Não funciona. Nada funciona. Não é para ser funcional mesmo.
Tenho a energia braçal. Mas ela precisa de um cérebro sadio.
As pernas um tanto bambas, talvez.
As loucuras dessa rádio às vezes me irritam. Agora é um coral de crianças chinesas ou mulheres esganiçadas.
Queria ser um desdenhista. Não, desdém é desprezo com orgulho (aurélio). Mas eu deprecio tudo o que faço.
Destruído conforme instrução do artista.
Como artista sou um procrastinador.

Nos últimos três dias ouço compulsivamente a Resonance, que não é uma rádio, mas outra coisa. Resonance.com. Ela precisa de doações para seguir, mas não apela. Apenas pede algumas vezes entre programas, como dizendo: essa experiência só é possível pela colaboração de muitas pessoas. Engraçado que não há nomes, não há uma voz que identifique a rádio. Intrigante. Em Paris (e aqui tb, a Consu me lembra) transformaram um squat ( uma casa ou prédio invadido) em centro cultural porque todos invasores eram artistas (alguns deram um jeito de se tornar em tempo recorde, coisa que preciso fazer em um mês). Coletividades. Eu mal conheço alguém, mas o projeto musical que estou se chama The Collectives.

Fomos no Sigmar Polke. Telas imensas, mais políticas. Desenhos lindos. Os Estados Unidos e as armas como um de seus temas. Que absurdo esse momento que pode ser lindo. Polke pode quase qualquer coisa e está naturalmente reinventado-se, por que ele tem um caminho muito bem traçado. Poder, poder.

Tenho lido sobre a Bienal do Mercosul. Queria ver, estar, mas não chegarei a tempo. Na bienal anterior estávamos tão norteados em fazer as malas que não deu tempo de ver tudo.
Engraçado como continua havendo um tipo de negligência nos meios de comunicar do Brasil. Pouco devem saber sobre o evento. Mas a pequenina e despretensiosa Kassel na Alemanha abriga a Documenta, que é uma mostra gigante. Bienais são muito boas de se ver e sentir, elas transformam muito as obras em si e a atitude dos artistas e do público, que se vêem obrigados a encarar de forma cívica, cultural e ampliada a coisa toda.

Dia 17 fez 8 meses que estou no mesmo emprego. O que é isso, companheiro?

Fomos em mais uma despedida-de-amigo-que-volta-para-o-Brasil. Lara (beijos). Sempre estamos indo, mesmo. Mas são dimensões diversas, outros mundos. Algumas festas podem concentrar tantas urgências que é incrível como posso estar aqui escrevendo impassivelmente.

TAREFA 1 =
Responda com base no trecho fornecido:
(a) Qual é o nome do projeto musical mencionado?
(b) No dia 17, fazia quantos meses que o emprego era o mesmo?
(c) Em que cidade alemã acontece a Documenta?

DADOS FORNECIDOS =
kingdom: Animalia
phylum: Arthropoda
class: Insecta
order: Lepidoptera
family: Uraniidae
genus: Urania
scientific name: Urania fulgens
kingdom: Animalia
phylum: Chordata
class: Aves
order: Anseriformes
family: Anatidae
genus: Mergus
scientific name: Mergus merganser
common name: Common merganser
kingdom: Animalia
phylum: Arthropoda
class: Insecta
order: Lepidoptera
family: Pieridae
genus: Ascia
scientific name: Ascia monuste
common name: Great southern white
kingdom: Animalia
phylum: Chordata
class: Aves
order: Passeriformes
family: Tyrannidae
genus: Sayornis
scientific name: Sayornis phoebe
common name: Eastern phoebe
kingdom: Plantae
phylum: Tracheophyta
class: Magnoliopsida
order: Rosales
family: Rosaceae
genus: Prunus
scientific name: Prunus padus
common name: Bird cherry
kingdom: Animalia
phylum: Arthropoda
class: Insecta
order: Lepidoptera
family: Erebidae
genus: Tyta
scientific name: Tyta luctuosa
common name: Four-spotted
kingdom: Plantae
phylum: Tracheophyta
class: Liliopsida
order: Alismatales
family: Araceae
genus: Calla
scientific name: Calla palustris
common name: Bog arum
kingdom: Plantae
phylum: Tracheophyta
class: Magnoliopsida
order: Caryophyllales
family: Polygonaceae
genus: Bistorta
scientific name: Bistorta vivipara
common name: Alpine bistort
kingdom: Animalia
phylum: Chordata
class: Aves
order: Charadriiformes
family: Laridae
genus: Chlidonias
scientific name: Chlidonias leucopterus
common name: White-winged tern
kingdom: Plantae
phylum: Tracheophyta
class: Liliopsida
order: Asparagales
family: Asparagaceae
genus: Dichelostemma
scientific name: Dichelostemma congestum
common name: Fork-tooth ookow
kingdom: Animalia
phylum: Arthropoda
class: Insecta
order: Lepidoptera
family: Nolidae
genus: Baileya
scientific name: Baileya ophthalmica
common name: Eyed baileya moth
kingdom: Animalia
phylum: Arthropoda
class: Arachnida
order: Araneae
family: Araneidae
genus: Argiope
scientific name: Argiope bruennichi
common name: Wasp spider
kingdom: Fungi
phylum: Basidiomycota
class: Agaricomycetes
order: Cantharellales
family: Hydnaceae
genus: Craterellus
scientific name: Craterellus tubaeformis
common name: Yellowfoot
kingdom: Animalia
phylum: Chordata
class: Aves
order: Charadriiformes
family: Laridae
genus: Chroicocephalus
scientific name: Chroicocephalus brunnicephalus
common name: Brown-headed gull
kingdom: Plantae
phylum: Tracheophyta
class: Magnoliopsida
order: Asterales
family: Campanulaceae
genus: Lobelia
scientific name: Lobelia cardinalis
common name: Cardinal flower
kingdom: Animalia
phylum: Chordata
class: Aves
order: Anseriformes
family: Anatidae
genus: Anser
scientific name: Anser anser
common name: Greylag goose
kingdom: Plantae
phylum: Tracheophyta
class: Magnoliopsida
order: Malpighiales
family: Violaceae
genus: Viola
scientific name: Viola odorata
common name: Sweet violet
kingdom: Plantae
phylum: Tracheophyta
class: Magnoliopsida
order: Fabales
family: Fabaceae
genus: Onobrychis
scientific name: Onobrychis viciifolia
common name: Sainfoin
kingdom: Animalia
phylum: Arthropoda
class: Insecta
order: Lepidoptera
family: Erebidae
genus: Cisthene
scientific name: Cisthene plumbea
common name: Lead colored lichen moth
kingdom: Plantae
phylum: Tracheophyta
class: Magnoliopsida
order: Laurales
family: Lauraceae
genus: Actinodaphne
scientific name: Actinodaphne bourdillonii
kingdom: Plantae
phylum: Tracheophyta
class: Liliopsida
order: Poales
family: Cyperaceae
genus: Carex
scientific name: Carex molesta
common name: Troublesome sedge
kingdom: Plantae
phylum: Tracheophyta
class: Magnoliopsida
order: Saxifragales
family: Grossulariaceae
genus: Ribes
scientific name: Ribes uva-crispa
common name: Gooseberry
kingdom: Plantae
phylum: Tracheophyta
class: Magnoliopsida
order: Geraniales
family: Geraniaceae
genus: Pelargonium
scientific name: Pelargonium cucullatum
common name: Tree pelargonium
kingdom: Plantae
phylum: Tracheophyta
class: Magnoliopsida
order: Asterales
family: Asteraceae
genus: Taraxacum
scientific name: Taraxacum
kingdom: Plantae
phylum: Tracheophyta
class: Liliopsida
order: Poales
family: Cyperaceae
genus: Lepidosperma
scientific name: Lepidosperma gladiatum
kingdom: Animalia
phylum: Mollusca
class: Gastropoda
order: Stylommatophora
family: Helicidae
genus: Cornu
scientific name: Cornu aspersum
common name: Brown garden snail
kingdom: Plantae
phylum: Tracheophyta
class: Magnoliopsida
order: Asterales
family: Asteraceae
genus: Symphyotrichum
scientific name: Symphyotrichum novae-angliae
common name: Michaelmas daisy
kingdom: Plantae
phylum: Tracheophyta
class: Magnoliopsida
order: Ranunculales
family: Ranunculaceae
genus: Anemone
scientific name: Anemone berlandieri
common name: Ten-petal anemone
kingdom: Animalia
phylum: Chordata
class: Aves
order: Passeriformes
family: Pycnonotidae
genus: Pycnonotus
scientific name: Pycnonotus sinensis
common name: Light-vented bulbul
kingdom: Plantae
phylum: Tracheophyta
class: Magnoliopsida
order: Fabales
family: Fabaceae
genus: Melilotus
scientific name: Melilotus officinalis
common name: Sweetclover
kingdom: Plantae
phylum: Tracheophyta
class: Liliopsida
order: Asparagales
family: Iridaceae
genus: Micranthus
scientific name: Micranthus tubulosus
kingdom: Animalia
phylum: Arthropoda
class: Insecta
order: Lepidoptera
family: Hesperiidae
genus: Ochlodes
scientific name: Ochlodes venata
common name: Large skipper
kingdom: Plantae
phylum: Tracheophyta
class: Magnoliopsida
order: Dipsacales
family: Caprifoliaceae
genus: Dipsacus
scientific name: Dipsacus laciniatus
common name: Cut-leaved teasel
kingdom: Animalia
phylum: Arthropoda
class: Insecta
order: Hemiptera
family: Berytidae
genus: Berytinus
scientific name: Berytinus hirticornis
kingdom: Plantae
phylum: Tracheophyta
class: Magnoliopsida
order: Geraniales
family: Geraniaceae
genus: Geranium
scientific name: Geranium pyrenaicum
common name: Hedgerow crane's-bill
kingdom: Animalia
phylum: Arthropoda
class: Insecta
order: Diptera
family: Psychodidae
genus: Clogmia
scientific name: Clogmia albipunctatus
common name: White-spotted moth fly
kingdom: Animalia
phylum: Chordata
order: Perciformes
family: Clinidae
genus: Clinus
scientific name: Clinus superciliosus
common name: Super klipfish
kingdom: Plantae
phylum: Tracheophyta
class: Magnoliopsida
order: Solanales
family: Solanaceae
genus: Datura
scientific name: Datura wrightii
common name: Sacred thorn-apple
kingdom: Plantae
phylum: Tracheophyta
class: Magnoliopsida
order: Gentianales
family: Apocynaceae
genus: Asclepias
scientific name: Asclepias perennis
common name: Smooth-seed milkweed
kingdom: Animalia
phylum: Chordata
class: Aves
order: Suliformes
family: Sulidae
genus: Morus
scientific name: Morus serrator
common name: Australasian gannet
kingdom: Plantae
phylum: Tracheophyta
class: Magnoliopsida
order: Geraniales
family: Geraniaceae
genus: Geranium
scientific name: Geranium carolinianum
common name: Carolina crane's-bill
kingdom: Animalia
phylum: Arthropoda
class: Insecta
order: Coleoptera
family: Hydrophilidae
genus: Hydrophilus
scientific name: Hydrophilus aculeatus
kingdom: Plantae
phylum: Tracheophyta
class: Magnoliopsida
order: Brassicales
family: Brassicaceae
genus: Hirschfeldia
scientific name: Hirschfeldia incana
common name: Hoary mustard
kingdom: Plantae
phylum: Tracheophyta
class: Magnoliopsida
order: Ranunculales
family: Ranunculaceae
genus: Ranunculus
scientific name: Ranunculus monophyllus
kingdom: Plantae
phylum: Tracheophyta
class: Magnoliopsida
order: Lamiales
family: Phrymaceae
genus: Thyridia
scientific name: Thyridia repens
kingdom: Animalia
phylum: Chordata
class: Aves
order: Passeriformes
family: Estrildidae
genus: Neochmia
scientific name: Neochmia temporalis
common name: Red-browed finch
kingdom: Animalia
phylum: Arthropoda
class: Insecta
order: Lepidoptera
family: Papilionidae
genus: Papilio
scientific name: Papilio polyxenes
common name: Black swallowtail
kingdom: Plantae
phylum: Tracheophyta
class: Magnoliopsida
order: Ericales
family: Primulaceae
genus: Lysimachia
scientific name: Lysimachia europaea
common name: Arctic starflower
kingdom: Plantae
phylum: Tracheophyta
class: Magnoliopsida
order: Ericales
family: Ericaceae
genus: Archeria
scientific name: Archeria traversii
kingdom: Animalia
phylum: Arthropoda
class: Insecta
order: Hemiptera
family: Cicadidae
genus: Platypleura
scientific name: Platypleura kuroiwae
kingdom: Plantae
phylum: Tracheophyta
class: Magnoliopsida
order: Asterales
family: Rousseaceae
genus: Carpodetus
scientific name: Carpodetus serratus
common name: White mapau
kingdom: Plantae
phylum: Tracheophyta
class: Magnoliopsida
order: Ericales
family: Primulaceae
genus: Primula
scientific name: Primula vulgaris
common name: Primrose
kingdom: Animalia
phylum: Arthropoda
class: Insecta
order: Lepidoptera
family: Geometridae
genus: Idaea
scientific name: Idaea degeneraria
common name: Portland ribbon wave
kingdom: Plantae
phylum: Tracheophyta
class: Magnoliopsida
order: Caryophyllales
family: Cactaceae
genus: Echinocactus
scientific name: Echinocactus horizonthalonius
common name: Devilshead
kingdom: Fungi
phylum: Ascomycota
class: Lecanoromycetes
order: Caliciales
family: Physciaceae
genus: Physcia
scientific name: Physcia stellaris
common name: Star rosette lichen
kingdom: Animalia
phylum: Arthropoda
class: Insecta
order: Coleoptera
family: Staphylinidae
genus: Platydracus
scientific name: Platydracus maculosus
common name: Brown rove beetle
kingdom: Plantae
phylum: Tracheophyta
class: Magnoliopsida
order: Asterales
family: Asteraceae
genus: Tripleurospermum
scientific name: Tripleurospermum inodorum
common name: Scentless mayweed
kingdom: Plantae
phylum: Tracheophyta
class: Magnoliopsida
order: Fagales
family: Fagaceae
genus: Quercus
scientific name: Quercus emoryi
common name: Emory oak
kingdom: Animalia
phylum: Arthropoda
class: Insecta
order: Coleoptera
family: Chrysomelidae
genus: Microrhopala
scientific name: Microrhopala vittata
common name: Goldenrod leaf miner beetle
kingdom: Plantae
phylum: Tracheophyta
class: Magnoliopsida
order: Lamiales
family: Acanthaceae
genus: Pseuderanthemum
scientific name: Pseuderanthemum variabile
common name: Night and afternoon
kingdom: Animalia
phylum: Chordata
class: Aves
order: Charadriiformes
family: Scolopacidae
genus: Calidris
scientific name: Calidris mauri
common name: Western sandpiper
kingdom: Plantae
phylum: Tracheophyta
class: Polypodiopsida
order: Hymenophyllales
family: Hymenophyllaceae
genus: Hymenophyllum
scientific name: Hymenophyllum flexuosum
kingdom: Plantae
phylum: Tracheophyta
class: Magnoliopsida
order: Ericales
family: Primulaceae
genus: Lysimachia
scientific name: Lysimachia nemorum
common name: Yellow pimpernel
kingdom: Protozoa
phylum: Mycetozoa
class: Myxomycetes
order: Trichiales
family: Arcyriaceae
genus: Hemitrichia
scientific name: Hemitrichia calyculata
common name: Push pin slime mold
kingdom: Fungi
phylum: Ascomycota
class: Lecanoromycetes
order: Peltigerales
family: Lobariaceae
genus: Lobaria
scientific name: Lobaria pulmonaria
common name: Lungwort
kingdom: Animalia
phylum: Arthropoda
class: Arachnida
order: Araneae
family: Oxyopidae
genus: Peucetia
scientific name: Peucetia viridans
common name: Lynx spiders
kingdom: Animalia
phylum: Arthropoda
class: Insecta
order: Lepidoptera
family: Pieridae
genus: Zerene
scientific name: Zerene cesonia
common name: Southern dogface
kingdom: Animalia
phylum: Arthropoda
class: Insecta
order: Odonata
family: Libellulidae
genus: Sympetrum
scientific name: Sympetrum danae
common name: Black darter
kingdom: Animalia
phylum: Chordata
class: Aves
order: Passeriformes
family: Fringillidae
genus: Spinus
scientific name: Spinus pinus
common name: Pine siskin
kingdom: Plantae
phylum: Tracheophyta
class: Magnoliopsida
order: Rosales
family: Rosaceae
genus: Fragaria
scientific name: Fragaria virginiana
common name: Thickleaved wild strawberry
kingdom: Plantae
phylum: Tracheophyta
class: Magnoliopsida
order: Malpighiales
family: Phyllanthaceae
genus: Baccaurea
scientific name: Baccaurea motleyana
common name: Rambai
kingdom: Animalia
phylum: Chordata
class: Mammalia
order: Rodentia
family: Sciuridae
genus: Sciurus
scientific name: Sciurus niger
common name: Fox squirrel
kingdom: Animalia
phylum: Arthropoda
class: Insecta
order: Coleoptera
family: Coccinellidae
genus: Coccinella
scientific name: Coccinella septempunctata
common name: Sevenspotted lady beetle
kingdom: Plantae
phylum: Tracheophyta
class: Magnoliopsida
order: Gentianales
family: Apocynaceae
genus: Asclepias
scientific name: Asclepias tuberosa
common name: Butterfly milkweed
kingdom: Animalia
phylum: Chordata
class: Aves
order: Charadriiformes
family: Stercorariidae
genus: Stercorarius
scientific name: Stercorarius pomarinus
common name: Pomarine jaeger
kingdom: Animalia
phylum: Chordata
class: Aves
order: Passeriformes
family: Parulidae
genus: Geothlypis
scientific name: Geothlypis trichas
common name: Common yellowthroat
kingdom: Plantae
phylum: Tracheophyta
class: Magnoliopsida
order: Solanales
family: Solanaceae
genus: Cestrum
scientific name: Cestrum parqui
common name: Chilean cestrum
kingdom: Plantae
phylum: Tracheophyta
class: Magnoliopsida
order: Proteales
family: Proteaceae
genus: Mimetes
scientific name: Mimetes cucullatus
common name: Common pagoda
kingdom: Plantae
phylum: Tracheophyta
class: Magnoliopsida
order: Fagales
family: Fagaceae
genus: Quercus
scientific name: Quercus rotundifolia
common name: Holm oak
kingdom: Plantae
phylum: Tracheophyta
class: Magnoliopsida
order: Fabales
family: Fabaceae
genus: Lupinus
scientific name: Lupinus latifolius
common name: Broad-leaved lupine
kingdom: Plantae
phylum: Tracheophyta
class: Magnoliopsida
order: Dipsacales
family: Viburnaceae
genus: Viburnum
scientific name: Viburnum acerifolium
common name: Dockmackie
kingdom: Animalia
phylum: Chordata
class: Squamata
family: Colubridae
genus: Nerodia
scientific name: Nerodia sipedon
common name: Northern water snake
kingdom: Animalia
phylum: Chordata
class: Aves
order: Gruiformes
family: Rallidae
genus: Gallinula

TAREFA 2 = Atualize os registros da linha que contém "scientific name: Carex molesta" até a linha que contém "genus: Anemone", com as duas incluídas, trocando "common name" por "popular name" e mantendo o resto sem alteração. Devolva apenas essas linhas.

RESPOSTA COMPLETA 1 =
(a) The Collectives.
(b) 8 meses.
(c) Kassel.

RESPOSTA COMPLETA 2 =
scientific name: Carex molesta
popular name: Troublesome sedge
kingdom: Plantae
phylum: Tracheophyta
class: Magnoliopsida
order: Saxifragales
family: Grossulariaceae
genus: Ribes
scientific name: Ribes uva-crispa
popular name: Gooseberry
kingdom: Plantae
phylum: Tracheophyta
class: Magnoliopsida
order: Geraniales
family: Geraniaceae
genus: Pelargonium
scientific name: Pelargonium cucullatum
popular name: Tree pelargonium
kingdom: Plantae
phylum: Tracheophyta
class: Magnoliopsida
order: Asterales
family: Asteraceae
genus: Taraxacum
scientific name: Taraxacum
kingdom: Plantae
phylum: Tracheophyta
class: Liliopsida
order: Poales
family: Cyperaceae
genus: Lepidosperma
scientific name: Lepidosperma gladiatum
kingdom: Animalia
phylum: Mollusca
class: Gastropoda
order: Stylommatophora
family: Helicidae
genus: Cornu
scientific name: Cornu aspersum
popular name: Brown garden snail
kingdom: Plantae
phylum: Tracheophyta
class: Magnoliopsida
order: Asterales
family: Asteraceae
genus: Symphyotrichum
scientific name: Symphyotrichum novae-angliae
popular name: Michaelmas daisy
kingdom: Plantae
phylum: Tracheophyta
class: Magnoliopsida
order: Ranunculales
family: Ranunculaceae
genus: Anemone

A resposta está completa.